Monday, Oct. 13, 1986

One Man's View of a Continent the Africans Pbs;

By RICHARD ZOGLIN.

The room in an expensive West African hotel has most of the amenities of Western accommodations. But the radio and television sets do not work, nor does the telephone. As for the hot-water faucet, it has never even been connected. A perfect symbol, our guide tells us, for the central contradiction of a continent: Westernization is only a facade that hides the "realities of Africa."

Those realities -- at least, one person's view of them -- are the subject of The Africans, a series that has ignited PBS's latest brush fire of controversy.

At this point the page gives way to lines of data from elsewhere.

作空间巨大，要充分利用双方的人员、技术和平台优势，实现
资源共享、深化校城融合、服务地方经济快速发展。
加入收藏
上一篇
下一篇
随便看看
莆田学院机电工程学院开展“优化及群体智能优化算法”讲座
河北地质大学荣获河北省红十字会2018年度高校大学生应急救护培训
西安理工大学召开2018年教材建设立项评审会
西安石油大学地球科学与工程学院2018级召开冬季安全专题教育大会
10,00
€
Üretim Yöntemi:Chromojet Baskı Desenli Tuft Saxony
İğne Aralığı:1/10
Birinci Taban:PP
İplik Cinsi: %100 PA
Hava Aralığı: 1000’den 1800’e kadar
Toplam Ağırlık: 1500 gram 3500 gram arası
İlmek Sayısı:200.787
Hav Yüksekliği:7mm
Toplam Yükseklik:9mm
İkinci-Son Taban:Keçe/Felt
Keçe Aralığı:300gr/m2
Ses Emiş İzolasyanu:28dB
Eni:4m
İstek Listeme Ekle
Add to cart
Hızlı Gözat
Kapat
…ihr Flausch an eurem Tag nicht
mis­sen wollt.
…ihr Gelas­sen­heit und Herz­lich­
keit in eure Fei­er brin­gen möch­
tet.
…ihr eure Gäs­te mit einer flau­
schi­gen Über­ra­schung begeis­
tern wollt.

The nine-week survey of African culture, history and politics has drawn a sharp attack from Lynne Cheney, the Reagan-appointed chairman of the National Endowment for the Humanities, which supplied $600,000 of the program's $3.5 million budget. The series, she charges, "frequently degenerates into anti-Western diatribe" and fails to meet NEH's "standards of balance and objectivity." Among her complaints: a sympathetic portrayal of Libyan Leader Muammar Gaddafi. At Cheney's insistence, NEH's name was removed from the show's credits, and a request for funds to promote the show was denied.

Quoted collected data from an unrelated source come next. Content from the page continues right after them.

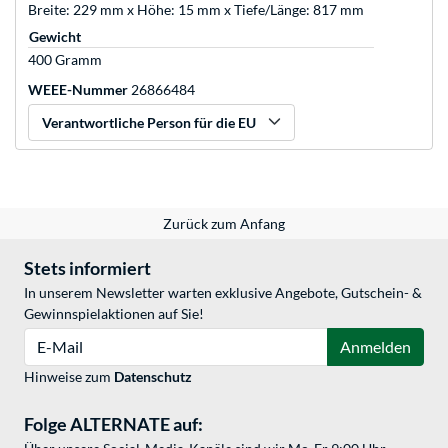
Breite: 229 mm x Höhe: 15 mm x Tiefe/Länge: 817 mm
Gewicht
400 Gramm
WEEE-Nummer
26866484
Verantwortliche Person für die EU
Zurück zum Anfang
Stets informiert
In unserem Newsletter warten exklusive Angebote, Gutschein- &
Gewinnspielaktionen auf Sie!
E-Mail
Anmelden
Hinweise zum
Datenschutz
Folge ALTERNATE auf:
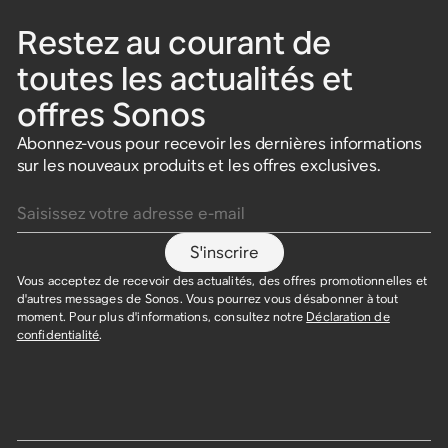
Restez au courant de
toutes les actualités et
offres Sonos
Abonnez-vous pour recevoir les dernières informations
sur les nouveaux produits et les offres exclusives.
Saisissez votre adresse e-mail
S'inscrire
Vous acceptez de recevoir des actualités, des offres promotionnelles et
d'autres messages de Sonos. Vous pourrez vous désabonner à tout
moment. Pour plus d'informations, consultez notre
Déclaration de
confidentialité
.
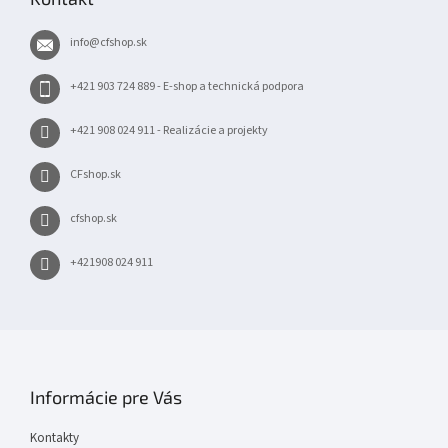
ä
t
info
@
cfshop.sk
i
e
+421 903 724 889 - E-shop a technická podpora
+421 908 024 911 - Realizácie a projekty
CFshop.sk
cfshop.sk
+421908 024 911
Informácie pre Vás
Kontakty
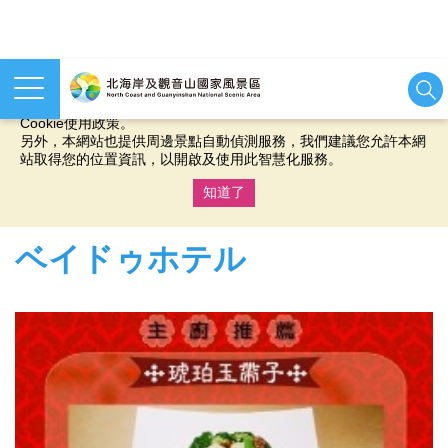
本網站使用cookies等相關技術以持續優化網站服務，並有助於為
您提供更佳的體驗，當您繼續使用本網站即表示您同意我們的
Cookie使用政策。
另外，本網站也提供周邊景點自動偵測服務，我們建議您允許本網
站取得您的位置資訊，以開啟及使用此智慧化服務。
知道了
:::
ベイドゥホテル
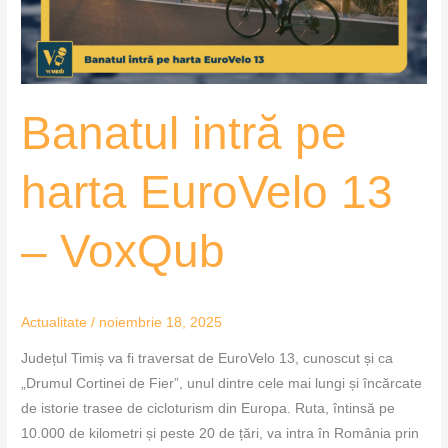
–
VoxQub
Banatul intră pe
harta EuroVelo 13
– VoxQub
Actualitate
/
noiembrie 18, 2025
Județul Timiș va fi traversat de EuroVelo 13, cunoscut și ca
„Drumul Cortinei de Fier”, unul dintre cele mai lungi și încărcate
de istorie trasee de cicloturism din Europa. Ruta, întinsă pe
10.000 de kilometri și peste 20 de țări, va intra în România prin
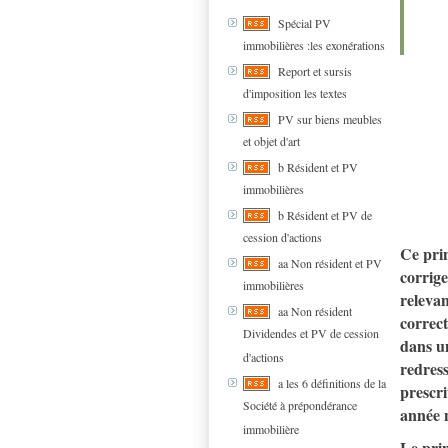
Spécial PV
immobilières :les exonérations
Report et sursis
d'imposition les textes
PV sur biens meubles
et objet d'art
b Résident et PV
immobilières
b Résident et PV de
cession d'actions
Ce prin
aa Non résident et PV
corrige
immobilières
relevan
aa Non résident
correct
Dividendes et PV de cession
dans u
d'actions
redress
a les 6 définitions de la
prescri
Société à prépondérance
année 
immobilière
Le prin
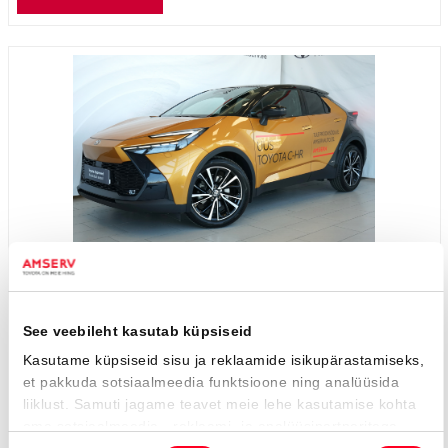
Toyota C-HR
Premiere Edition Hybrid
41 990 €
45 900 €
KM 24%
471 €
kuumakse *
25 500 Km
2023
Hübriid (bensiin / elekter)
Nelivedu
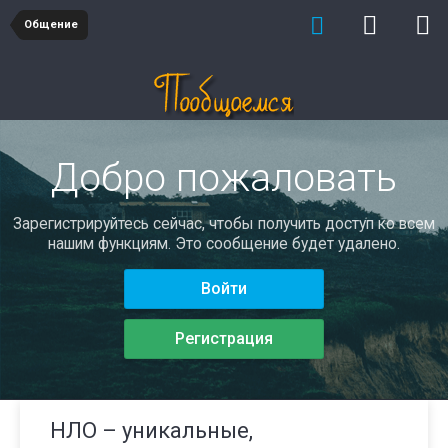
Общение
Добро пожаловать
Зарегистрируйтесь сейчас, чтобы получить доступ ко всем
нашим функциям. Это сообщение будет удалено.
Войти
Регистрация
НЛО – уникальные,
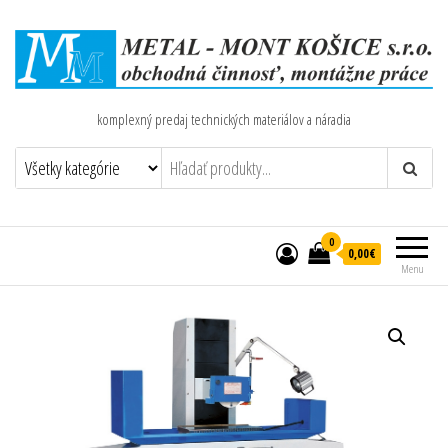
komplexný predaj technických materiálov a náradia
0
0,00€
Menu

Executives at Washington's WETA-TV (which co-produced the series with the BBC) and at PBS have stood by the program, pointing out that it is intended to be an African's view of Africa. Its writer and host, Ali A. Mazrui, a Kenya- born professor of political science at the University of Michigan, admits that his opinions do not "fall into the mainstream of American thinking." But he argues that NEH ought to be willing to "fund things that are outside the perspective of the Western world."

Most of the problems of present-day Africa, Mazrui suggests, can be traced to Western interlopers: from the missionaries and slave traders of early days, through the European colonialists who carved up the continent with arbitrary national borders, to capitalists who have plundered its natural resources, "often bequeathing decay rather than development." The series contains no on-camera interviews, just Mazrui's narration set against striking shots of African life and landscapes. The rhetoric is sometimes excessive ("the collective burial of a people," "Western sharks in search of a pound of flesh"). And Mazrui's approach can be annoyingly simplistic: his blaming, for instance, virtually all African violence on weapons imported from the West and his naive romanticizing of Gaddafi.

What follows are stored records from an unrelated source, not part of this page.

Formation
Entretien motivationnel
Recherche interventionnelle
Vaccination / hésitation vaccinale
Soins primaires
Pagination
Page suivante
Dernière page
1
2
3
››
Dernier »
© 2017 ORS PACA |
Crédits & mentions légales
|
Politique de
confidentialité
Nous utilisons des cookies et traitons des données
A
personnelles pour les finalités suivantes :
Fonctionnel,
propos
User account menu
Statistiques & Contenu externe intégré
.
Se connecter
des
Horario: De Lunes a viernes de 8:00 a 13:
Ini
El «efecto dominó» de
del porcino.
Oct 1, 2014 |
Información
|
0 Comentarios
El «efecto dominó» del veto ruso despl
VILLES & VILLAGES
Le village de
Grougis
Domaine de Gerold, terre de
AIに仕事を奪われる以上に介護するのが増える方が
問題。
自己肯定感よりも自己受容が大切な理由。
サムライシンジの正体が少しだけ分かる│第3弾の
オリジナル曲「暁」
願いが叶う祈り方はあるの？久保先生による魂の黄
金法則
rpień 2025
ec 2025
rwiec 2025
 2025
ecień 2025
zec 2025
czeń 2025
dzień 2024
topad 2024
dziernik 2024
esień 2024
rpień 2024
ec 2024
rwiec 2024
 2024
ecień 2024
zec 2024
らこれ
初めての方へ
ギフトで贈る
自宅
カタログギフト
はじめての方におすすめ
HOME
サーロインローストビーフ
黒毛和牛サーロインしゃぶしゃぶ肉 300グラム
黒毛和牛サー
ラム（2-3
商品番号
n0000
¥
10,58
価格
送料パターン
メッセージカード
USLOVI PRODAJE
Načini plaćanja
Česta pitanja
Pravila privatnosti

But Mazrui's personal, impassioned views are what set The Africans apart from most of PBS's good gray fare, and he makes telling points about his homeland's cultural predicament. Africa today, he says, is dependent on the West in ways it cannot control: without the English and French languages, | public business in most countries would come to a halt. Western moral standards have often seemed as impenetrable to Africans as theirs have to us. "Early European missionaries," Mazrui notes, "found it easier to admit a slave owner to Communion than a member of a polygamous household." Meanwhile, Africa still has to import most of the manufactured goods made from its own abundant raw materials. For all its polemics, The Africans has a great deal to say, and it does so with eloquence and power.